Peak oil, anyone? Remember a year ago, when the oil price was so disastrously high that students started to enroll in online courses even though they lived only an hour’s drive from the college? And since agriculture was based heavily on gas- and diesel driven tractors and lorries, food prices went up as well, even more than they already did from the brainless decision to invest tax money in growing corn for fuel, outcompeting human food. So, last year, the end of the oil age was near. Oh noes! We are all going to walk or ride. The cities will be left deserted. The military and police will collapse. We are going back to the dark ages if not worse! Well, that situation is bound to repeat itself if the world somehow gets out of the current economic slump. But you know what? This directly influences the CO2 content in the atmosphere, and thus the greenhouse effect. Unless you are reasonably well informed about fossil fuel extraction (and, it later turned out, economics) your climate predictions will be only marginally better than tea leaves. Generally you can say “it will become warmer” since there is already CO2 out there enough to change the climate for a long, long time. But any details beyond that are doomed.

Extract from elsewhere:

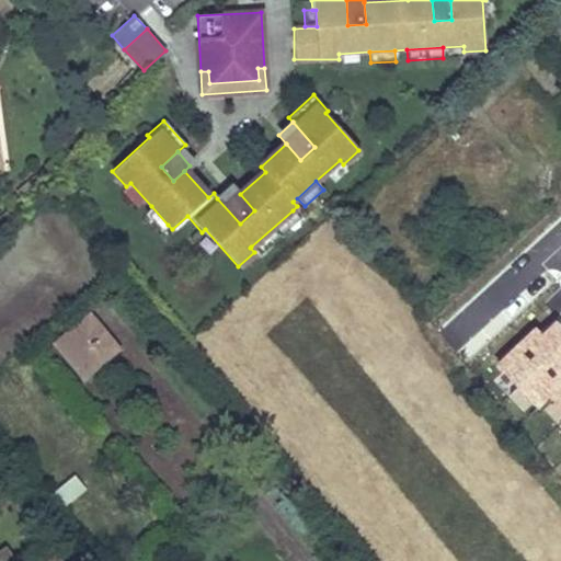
[(240,194),(231,185),(217,198),(240,224),(254,210),(240,194)]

But that is not all. Oh no. Let us talk virus. After the SARS outbreak that mysteriously died out, the world became aware that pandemics were a real threat. And as good luck would have it, a few innocent people died of bird flu before we had time to forget the whole incident. Sucks to be them, but for the rest of us this was like a gift from on high. Or at least could have been. The world’s governments – at least the parts of the world that people are not fleeing from at the risk of their very lives – started to plan, and even cooperate. Roche built factories to churn out the miracle flu medicine, Tamiflu, and governments started stockpiling. Many other plans were laid as well, to stop a pandemic before it could stop us.

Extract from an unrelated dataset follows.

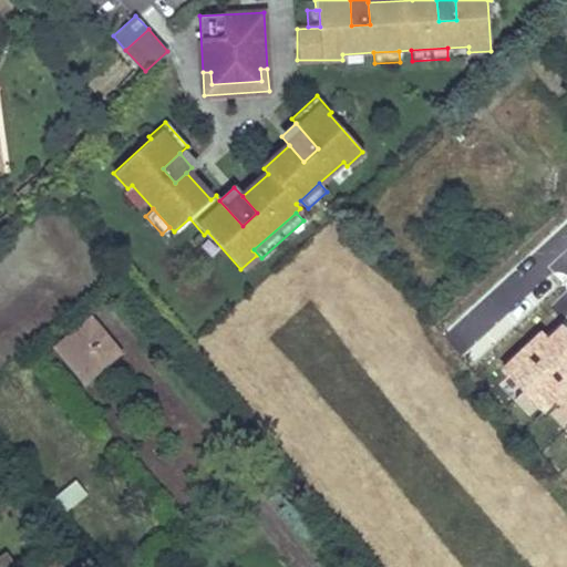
[(566,247),(545,223),(498,266),(566,340),(566,247)]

Remember what happened? The Mexican flu sneaked up on us, and is currently spreading rapidly, especially in the southern hemisphere where it is winter now. If this had been the bird flu, with 60% mortality, instead of the much less murderous swine flu, civilization as we know it would have been doomed. On a timescale of approximately a year. That is to say, in 2011 there would be no Internet, no nations, no banks, and very few places with both electricity and running water. I am not kidding about this, and neither should you kid yourself. We studied for this test for five years, and we flunked utterly, completely.

I could go on and on, in fact I have several long paragraphs in my brain cache ready to write down. But would that even do any good? What we need to know is that urgency has priority over severity. This understanding is passed down by the survivors from every battlefield, literal or figurative, and most people have a vague idea that it must be so. Which is why you need so long an education to obsess over something you not only don’t know, but CAN’T know.

Now, tell me something about the climate in 2030, when I or at least someone I care about may still be around. If you don’t know what will happen in 20 years but can make very accurate predictions a century ahead, excuse me if I attend to my other interests instead.